California Dreamin’
Liz Craft · Chris Finley · Pentti Monkkanen
This exhibition features paintings and sculptures by three emerging Los Angeles artists.
Los Angeles-based writer, curator and critic Michael Darling wrote the essay in the accompanying gallery guide.
The three artists in this exhibition are among many from the West Coast School who are garnering critical and commercial support for their work. In the face of globalization and its concomitant homogenization, authentic, regional idiosyncrasies have become recognized. One of the defining characteristics of Los Angeles art in particular is its insistent playfulness and reliance on humor to jumpstart aesthetic discourse.
Each of these three artists reach back to the more innocent time of childhood and adolescence, when play was an integral, if unrecognizable, mode of development and acculturation, to find models of perceptual and even moral learning. The lighthearted veneer of their works effectively disarms viewers, making them more receptive to the respective message without lessening its import. Such serious fun is a hallmark of a great deal of the art that has come from Southern California over the past forty years, and more than lives up to its increasingly desirable label: “Made in LA.”

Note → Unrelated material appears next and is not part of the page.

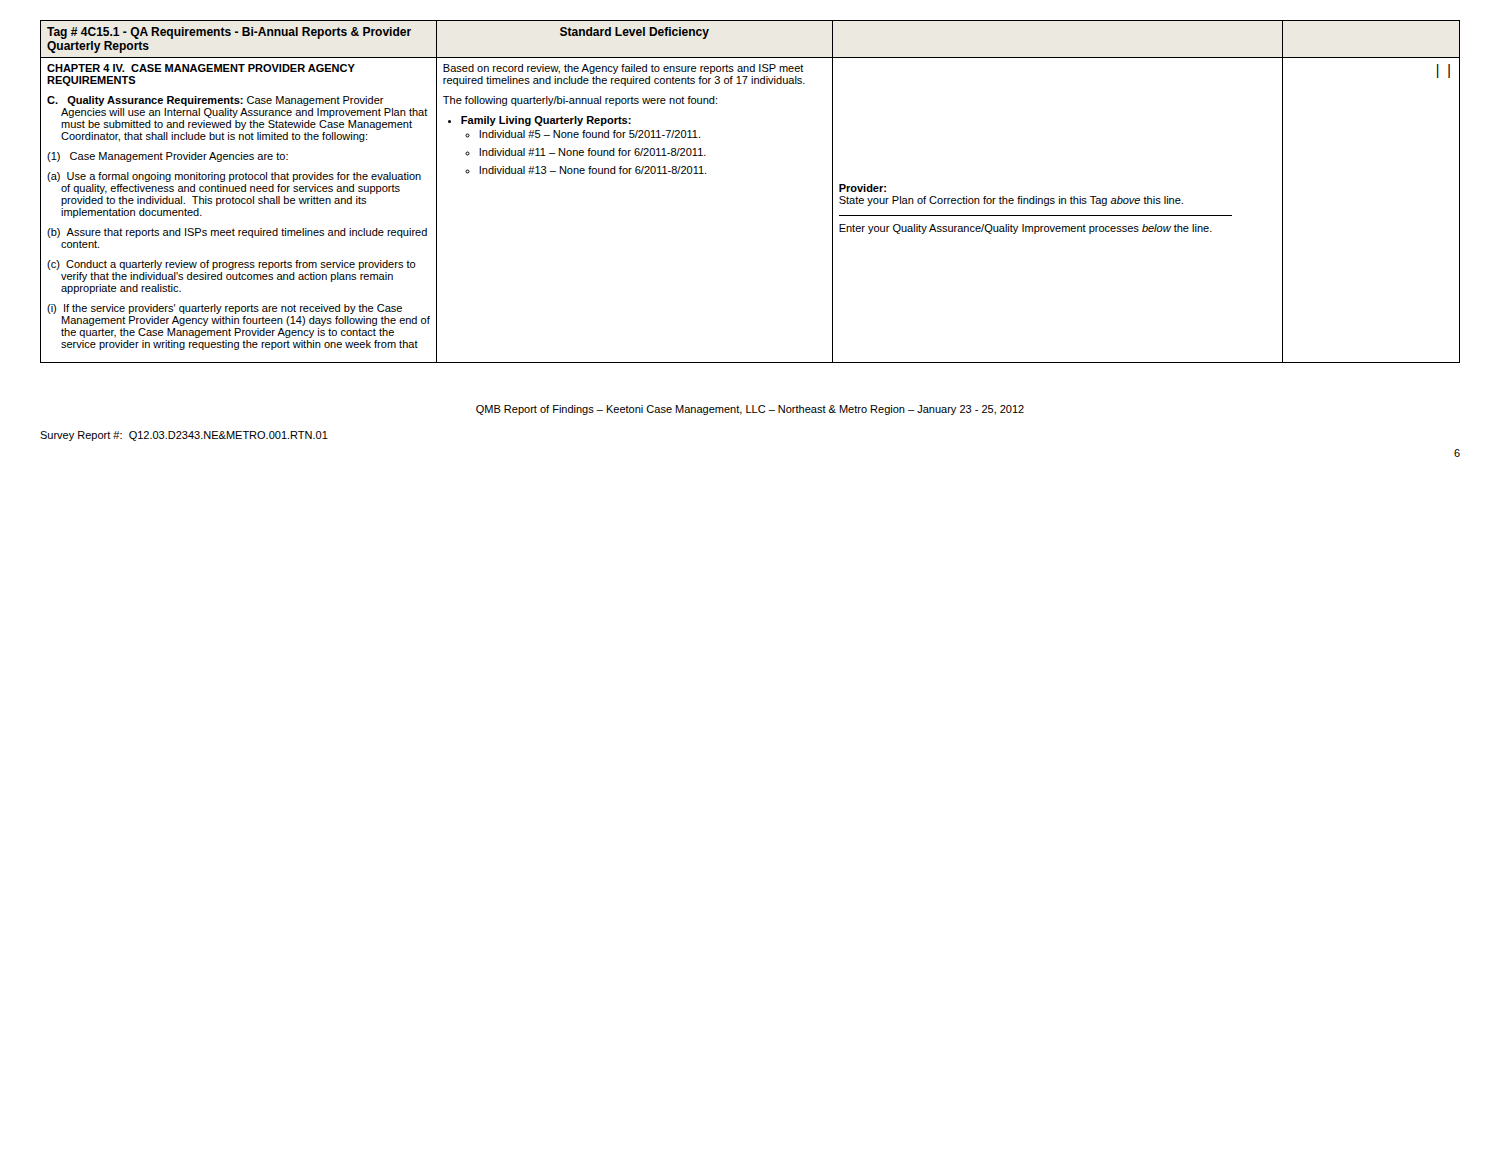| Tag # 4C15.1 - QA Requirements - Bi-Annual Reports & Provider Quarterly Reports | Standard Level Deficiency | | |
| CHAPTER 4 IV. CASE MANAGEMENT PROVIDER AGENCY REQUIREMENTS C. Quality Assurance Requirements: Case Management Provider Agencies will use an Internal Quality Assurance and Improvement Plan that must be submitted to and reviewed by the Statewide Case Management Coordinator, that shall include but is not limited to the following: (1) Case Management Provider Agencies are to: (a) Use a formal ongoing monitoring protocol that provides for the evaluation of quality, effectiveness and continued need for services and supports provided to the individual. This protocol shall be written and its implementation documented. (b) Assure that reports and ISPs meet required timelines and include required content. (c) Conduct a quarterly review of progress reports from service providers to verify that the individual's desired outcomes and action plans remain appropriate and realistic. (i) If the service providers' quarterly reports are not received by the Case Management Provider Agency within fourteen (14) days following the end of the quarter, the Case Management Provider Agency is to contact the service provider in writing requesting the report within one week from that | Based on record review, the Agency failed to ensure reports and ISP meet required timelines and include the required contents for 3 of 17 individuals. The following quarterly/bi-annual reports were not found: Family Living Quarterly Reports: Individual #5 – None found for 5/2011-7/2011. Individual #11 – None found for 6/2011-8/2011. Individual #13 – None found for 6/2011-8/2011. | Provider: State your Plan of Correction for the findings in this Tag above this line. Enter your Quality Assurance/Quality Improvement processes below the line. | / / |
QMB Report of Findings – Keetoni Case Management, LLC – Northeast & Metro Region – January 23 - 25, 2012
Survey Report #: Q12.03.D2343.NE&METRO.001.RTN.01
6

In the work of Liz Craft, simultaneity is a crucial component in her sculptural objects - the viewer is put in a position of trying to find narrative closure in works that are constantly beginning and ending at the same time. Her concerns are environmental - how everything inhabits space, whether the interior space of a radiant mind or an apartment, or the exterior space of a garden. Craft, born in Los Angeles, holds an MFA from UCLA.
Chris Finley, who currently resides in Petaluma, California, received a BFA from Art Center College of Design in Pasadena. Finley has been exploring the expansive visual parameters of electronic cyberspace, chronicling the new territory almost simultaneously as it opens up. A computer metaphor, whereby files are clicked open to reveal further files within, which in turn contain still more information, guides his thinking, and bodies of work evolve like software updates.
A transplant from Minnesota, Pentti Monkkonen, with a BA from UCLA, lives and works in Los Angeles. Monkkonen has fashioned motorized sculptures that, while initially appearing whimsical, soon impart narratives regarding time and perception. And his See Saw preys on our hard-wired recognition of and longing for good clean fun, while suggesting that split second between active and archived vision.